Mitchell J, Bradley D, Wilson J, Goins RT. J. Agromed. 2008; 13(2): 95-109.

Affiliation

Department of Sociology, Center on Aging, Brody School of Medicine, East Carolina University, Greenville, NC 27858-4354, USA. mitchellj@ecu.edu

Copyright

(Copyright © 2008, Informa - Taylor and Francis Group)

DOI

unavailable

PMID

19042701

Abstract

This article explores the potential and the promise of convergence between gerontological and occupational health researchers to better understand challenges faced by aging farmers including declining economic viability of family farms, the aging of the population of working farmers, and probability of work-related injury or disability among older farmers. Although the need for research seems obvious, the economic, demographic, and psychosocial dynamics of continued work among aging farmers is under-studied in the occupational health literature and absent in the gerontological literature.
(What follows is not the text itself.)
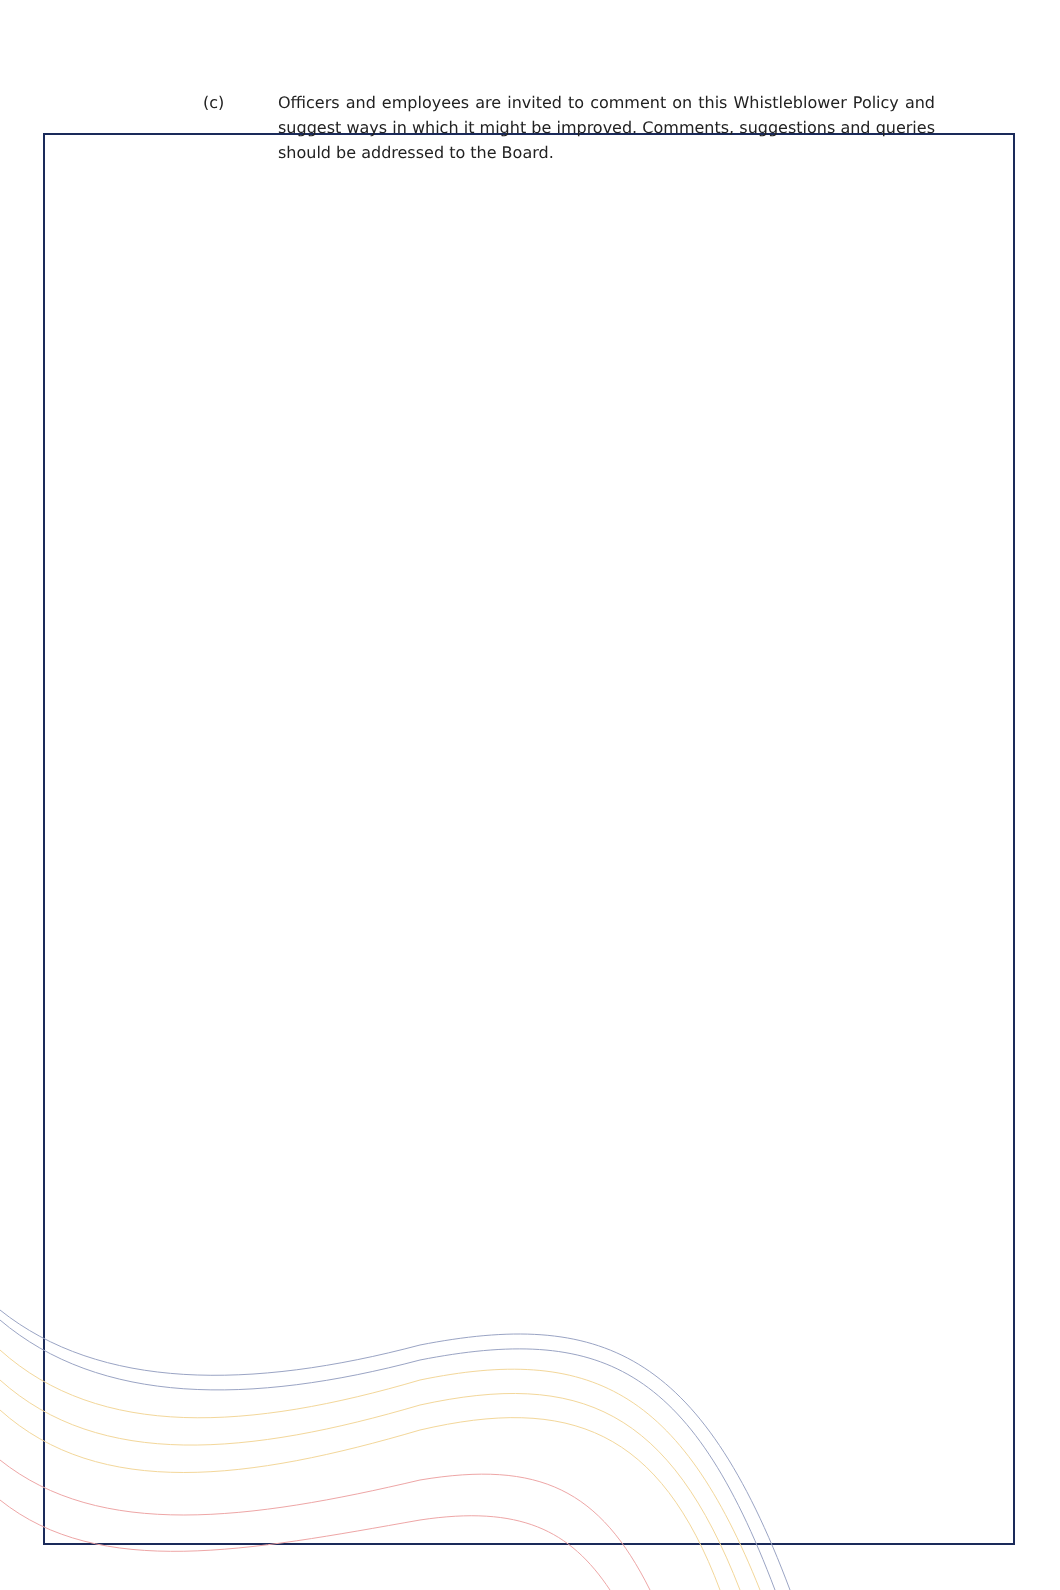(c) Officers and employees are invited to comment on this Whistleblower Policy and suggest ways in which it might be improved. Comments, suggestions and queries should be addressed to the Board.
Following examination of studies of aging farmers drawn from the occupational health literature, we review studies of rural aging in the gerontological literature. First, we compare varying definitions of rural across federal agencies that impact the ability of researchers using these data to examine variability across rural places. Next, we review studies based upon primary data that include rural residence among their independent variables. We describe different definitions of rural residence across federal agencies with an eye toward their methodological and conceptual impact on the rural aging literature. Then we describe inadequate and incomplete definition and measurement of rural residence across published studies of primary data. Following discussion of the implications of these shortcomings for rural aging research including farmers and others engaged in extractive activities, we discuss the potential for joint work among gerontologists and occupational health researchers to better understand the significance of aging for transition in the agricultural economy and the viability of family farms. We recommend attention to the definition and measurement of rural residence to include variability in rural farm and non-farm populations and refocusing the occupational health literature on aging farmers to include a life course perspective from gerontological theory applied through longitudinal research designs.